▶ REQUEST
Turn the lines of text in all of the data below into a JSON list of strings, one string per line, skipping blank lines. Leave the pictures out of your answer.

[Text transcribed from the pages]
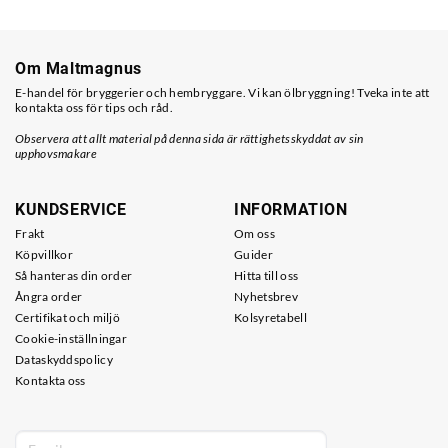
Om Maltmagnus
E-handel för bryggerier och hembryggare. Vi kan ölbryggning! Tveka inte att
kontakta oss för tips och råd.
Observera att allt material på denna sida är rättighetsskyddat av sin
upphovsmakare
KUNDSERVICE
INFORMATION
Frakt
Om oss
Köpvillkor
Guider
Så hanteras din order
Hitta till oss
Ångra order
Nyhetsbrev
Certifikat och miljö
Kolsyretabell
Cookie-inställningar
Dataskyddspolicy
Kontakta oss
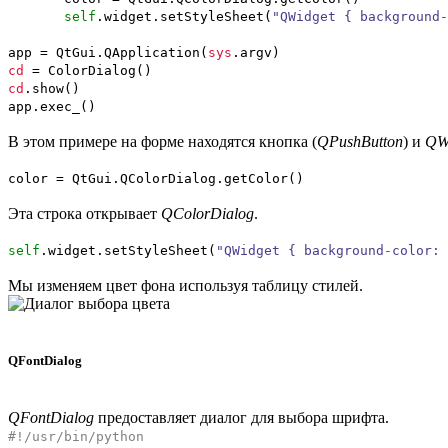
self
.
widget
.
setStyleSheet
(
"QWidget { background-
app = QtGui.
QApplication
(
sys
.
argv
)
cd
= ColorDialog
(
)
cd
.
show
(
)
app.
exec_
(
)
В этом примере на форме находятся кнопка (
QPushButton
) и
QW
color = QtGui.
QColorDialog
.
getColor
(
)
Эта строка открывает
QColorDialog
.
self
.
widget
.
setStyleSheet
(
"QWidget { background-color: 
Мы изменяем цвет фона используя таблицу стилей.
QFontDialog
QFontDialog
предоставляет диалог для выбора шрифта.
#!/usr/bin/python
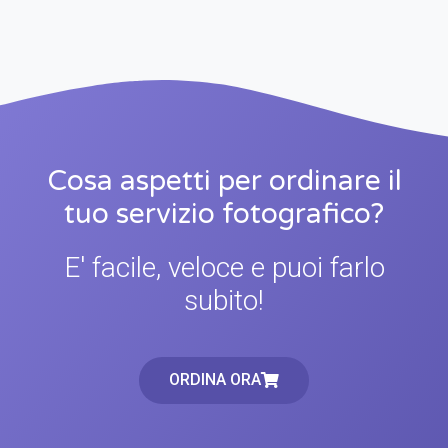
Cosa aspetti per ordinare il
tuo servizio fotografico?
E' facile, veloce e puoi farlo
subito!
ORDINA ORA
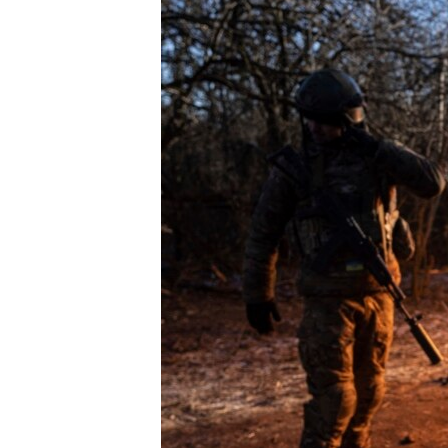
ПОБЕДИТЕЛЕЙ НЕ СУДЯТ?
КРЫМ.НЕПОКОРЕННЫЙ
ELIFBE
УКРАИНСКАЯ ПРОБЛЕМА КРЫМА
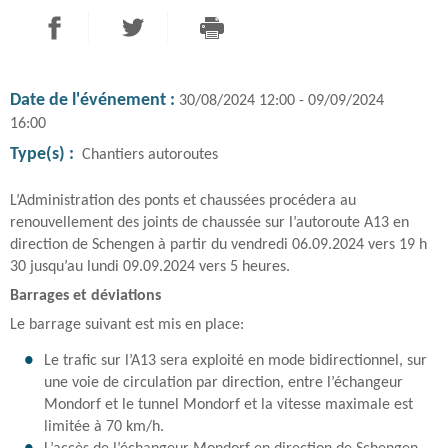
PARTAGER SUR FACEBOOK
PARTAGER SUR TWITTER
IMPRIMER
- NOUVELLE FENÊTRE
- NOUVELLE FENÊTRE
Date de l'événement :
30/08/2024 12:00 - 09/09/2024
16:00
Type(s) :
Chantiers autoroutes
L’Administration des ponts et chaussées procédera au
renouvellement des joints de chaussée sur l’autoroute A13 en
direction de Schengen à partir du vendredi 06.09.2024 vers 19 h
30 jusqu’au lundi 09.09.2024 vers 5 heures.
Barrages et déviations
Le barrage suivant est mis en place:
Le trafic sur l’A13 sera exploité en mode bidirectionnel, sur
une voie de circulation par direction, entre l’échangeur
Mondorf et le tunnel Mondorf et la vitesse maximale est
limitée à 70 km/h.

▶ SOLUTION
[
  "Om Maltmagnus",
  "E-handel för bryggerier och hembryggare. Vi kan ölbryggning! Tveka inte att",
  "kontakta oss för tips och råd.",
  "Observera att allt material på denna sida är rättighetsskyddat av sin",
  "upphovsmakare",
  "KUNDSERVICE",
  "INFORMATION",
  "Frakt",
  "Om oss",
  "Köpvillkor",
  "Guider",
  "Så hanteras din order",
  "Hitta till oss",
  "Ångra order",
  "Nyhetsbrev",
  "Certifikat och miljö",
  "Kolsyretabell",
  "Cookie-inställningar",
  "Dataskyddspolicy",
  "Kontakta oss",
  "self",
  ".",
  "widget",
  ".",
  "setStyleSheet",
  "(",
  "\"QWidget { background-",
  "app = QtGui.",
  "QApplication",
  "(",
  "sys",
  ".",
  "argv",
  ")",
  "cd",
  "= ColorDialog",
  "(",
  ")",
  "cd",
  ".",
  "show",
  "(",
  ")",
  "app.",
  "exec_",
  "(",
  ")",
  "В этом примере на форме находятся кнопка (",
  "QPushButton",
  ") и",
  "QW",
  "color = QtGui.",
  "QColorDialog",
  ".",
  "getColor",
  "(",
  ")",
  "Эта строка открывает",
  "QColorDialog",
  ".",
  "self",
  ".",
  "widget",
  ".",
  "setStyleSheet",
  "(",
  "\"QWidget { background-color: ",
  "Мы изменяем цвет фона используя таблицу стилей.",
  "QFontDialog",
  "QFontDialog",
  "предоставляет диалог для выбора шрифта.",
  "#!/usr/bin/python",
  "Cosa aspetti per ordinare il",
  "tuo servizio fotografico?",
  "E' facile, veloce e puoi farlo",
  "subito!",
  "ORDINA ORA",
  "ПОБЕДИТЕЛЕЙ НЕ СУДЯТ?",
  "КРЫМ.НЕПОКОРЕННЫЙ",
  "ELIFBE",
  "УКРАИНСКАЯ ПРОБЛЕМА КРЫМА",
  "PARTAGER SUR FACEBOOK",
  "PARTAGER SUR TWITTER",
  "IMPRIMER",
  "- NOUVELLE FENÊTRE",
  "- NOUVELLE FENÊTRE",
  "Date de l'événement :",
  "30/08/2024 12:00 - 09/09/2024",
  "16:00",
  "Type(s) :",
  "Chantiers autoroutes",
  "L’Administration des ponts et chaussées procédera au",
  "renouvellement des joints de chaussée sur l’autoroute A13 en",
  "direction de Schengen à partir du vendredi 06.09.2024 vers 19 h",
  "30 jusqu’au lundi 09.09.2024 vers 5 heures.",
  "Barrages et déviations",
  "Le barrage suivant est mis en place:",
  "Le trafic sur l’A13 sera exploité en mode bidirectionnel, sur",
  "une voie de circulation par direction, entre l’échangeur",
  "Mondorf et le tunnel Mondorf et la vitesse maximale est",
  "limitée à 70 km/h."
]